[Saved data entries]
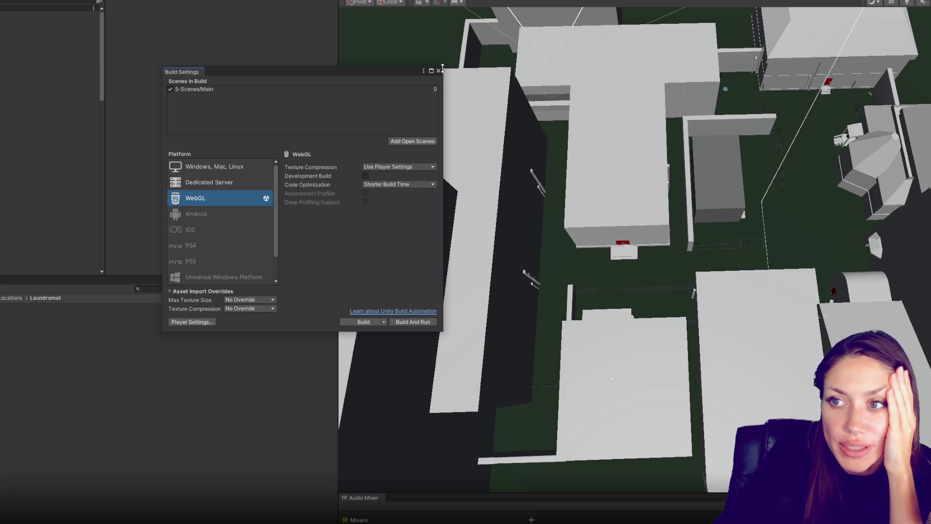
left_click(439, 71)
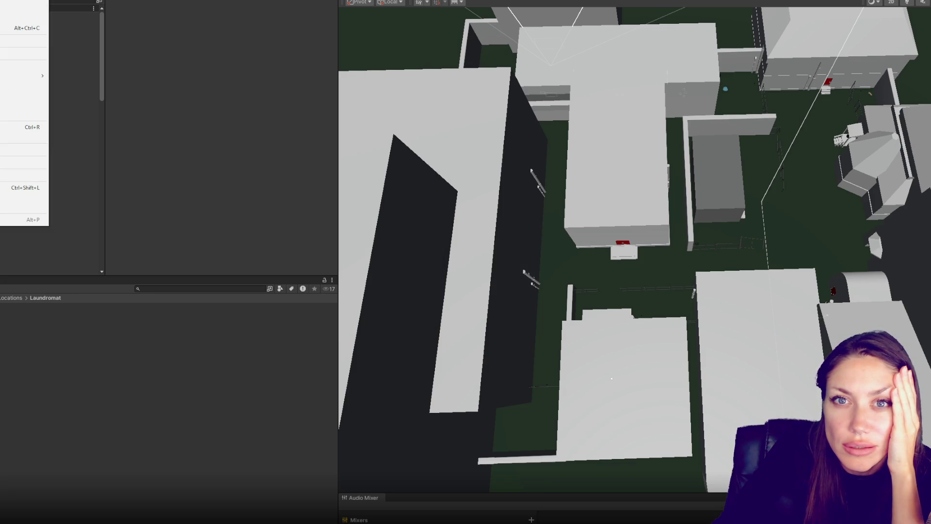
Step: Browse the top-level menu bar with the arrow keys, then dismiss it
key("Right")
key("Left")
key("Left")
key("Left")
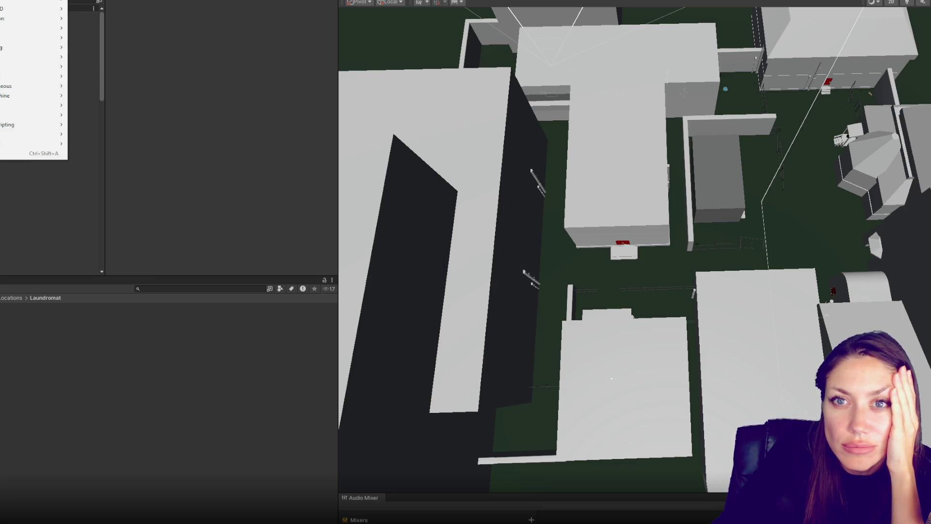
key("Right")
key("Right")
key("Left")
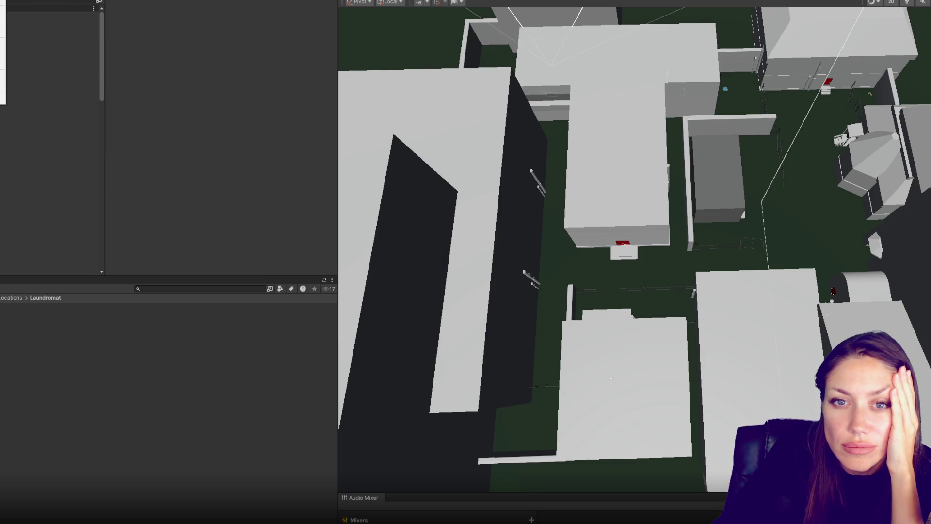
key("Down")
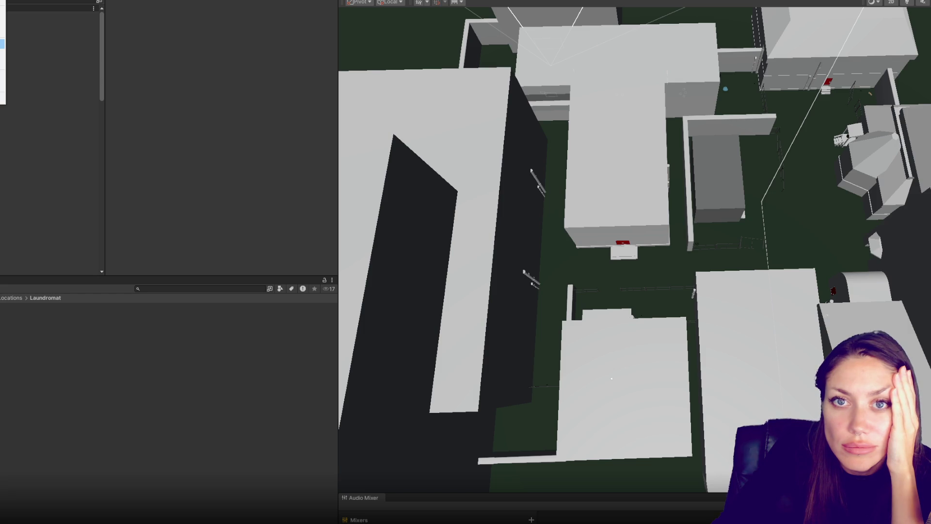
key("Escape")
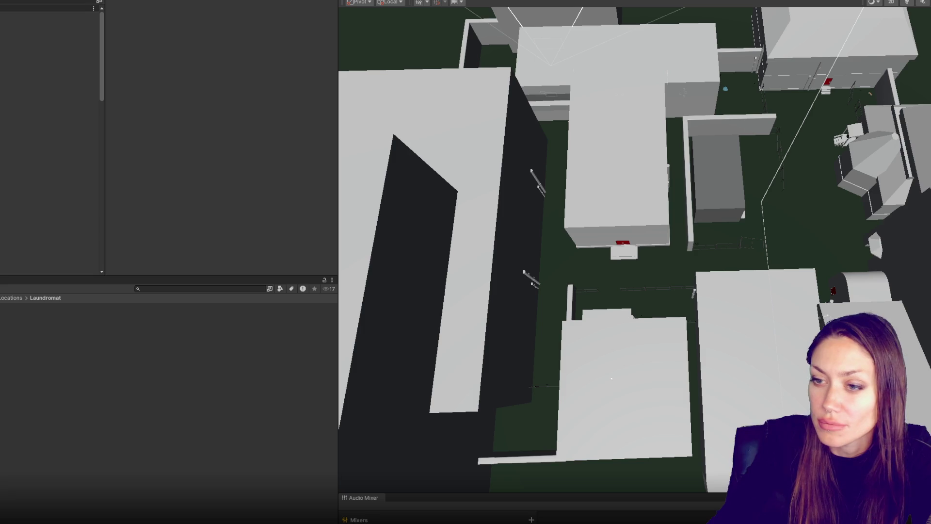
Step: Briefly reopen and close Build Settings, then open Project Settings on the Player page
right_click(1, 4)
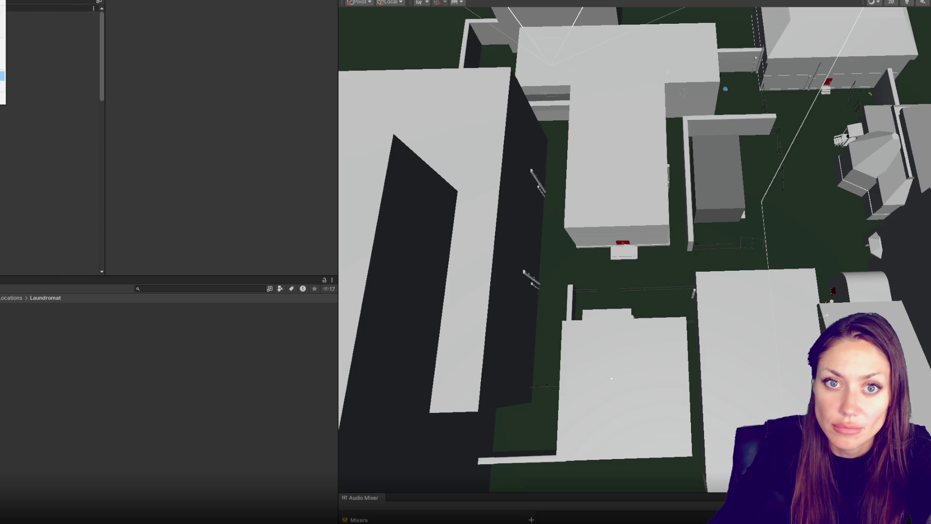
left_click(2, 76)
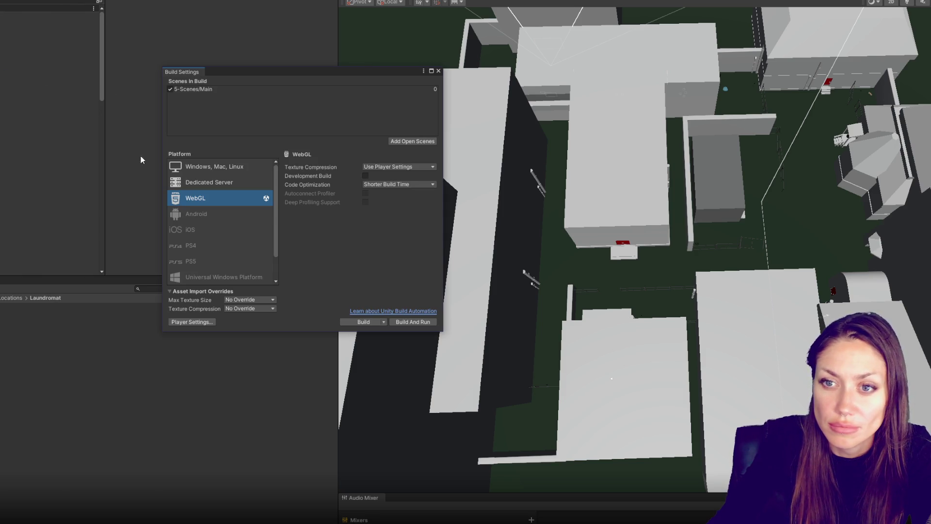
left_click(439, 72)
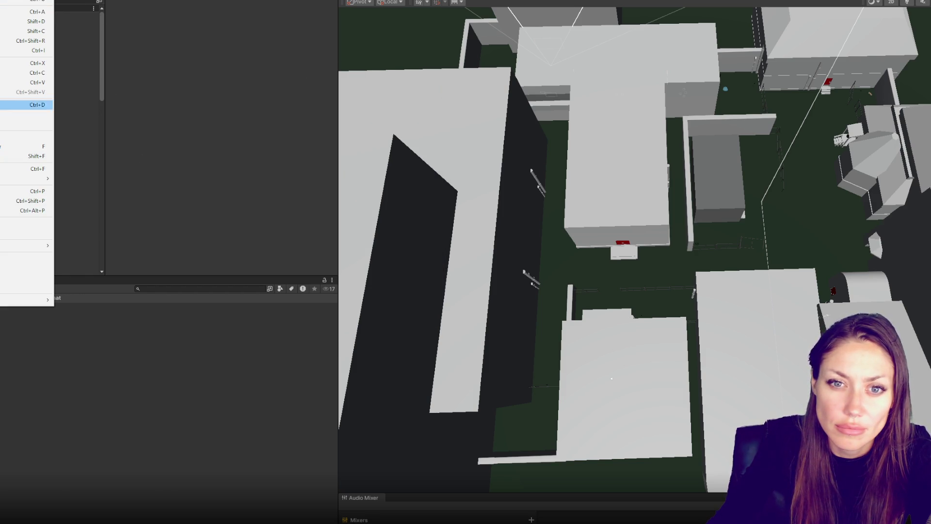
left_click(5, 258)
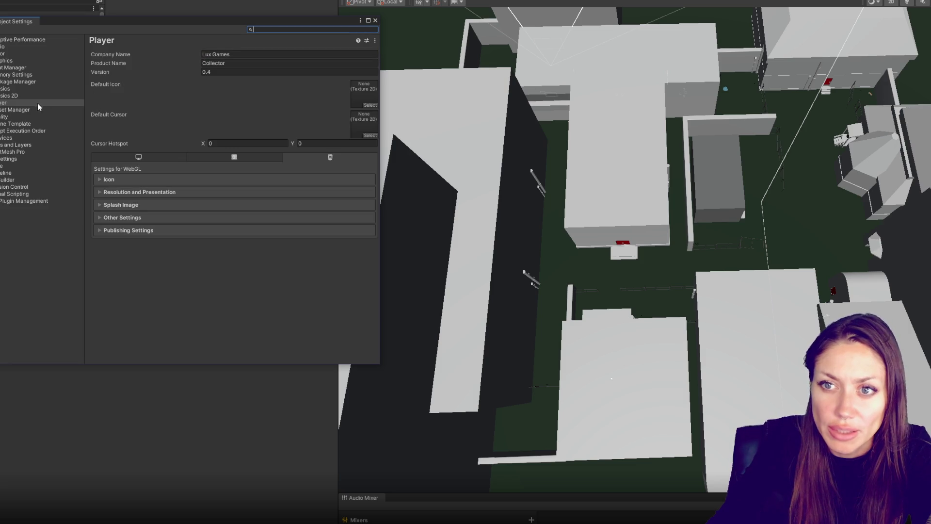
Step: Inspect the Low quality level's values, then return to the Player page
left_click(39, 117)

What you will do = All the data above is to be transcribed exactly, with no pictures included.

Output =
left_click(439, 71)
Step: Browse the top-level menu bar with the arrow keys, then dismiss it
key("Right")
key("Left")
key("Left")
key("Left")
key("Right")
key("Right")
key("Left")
key("Down")
key("Escape")
Step: Briefly reopen and close Build Settings, then open Project Settings on the Player page
right_click(1, 4)
left_click(2, 76)
left_click(439, 72)
left_click(5, 258)
Step: Inspect the Low quality level's values, then return to the Player page
left_click(39, 117)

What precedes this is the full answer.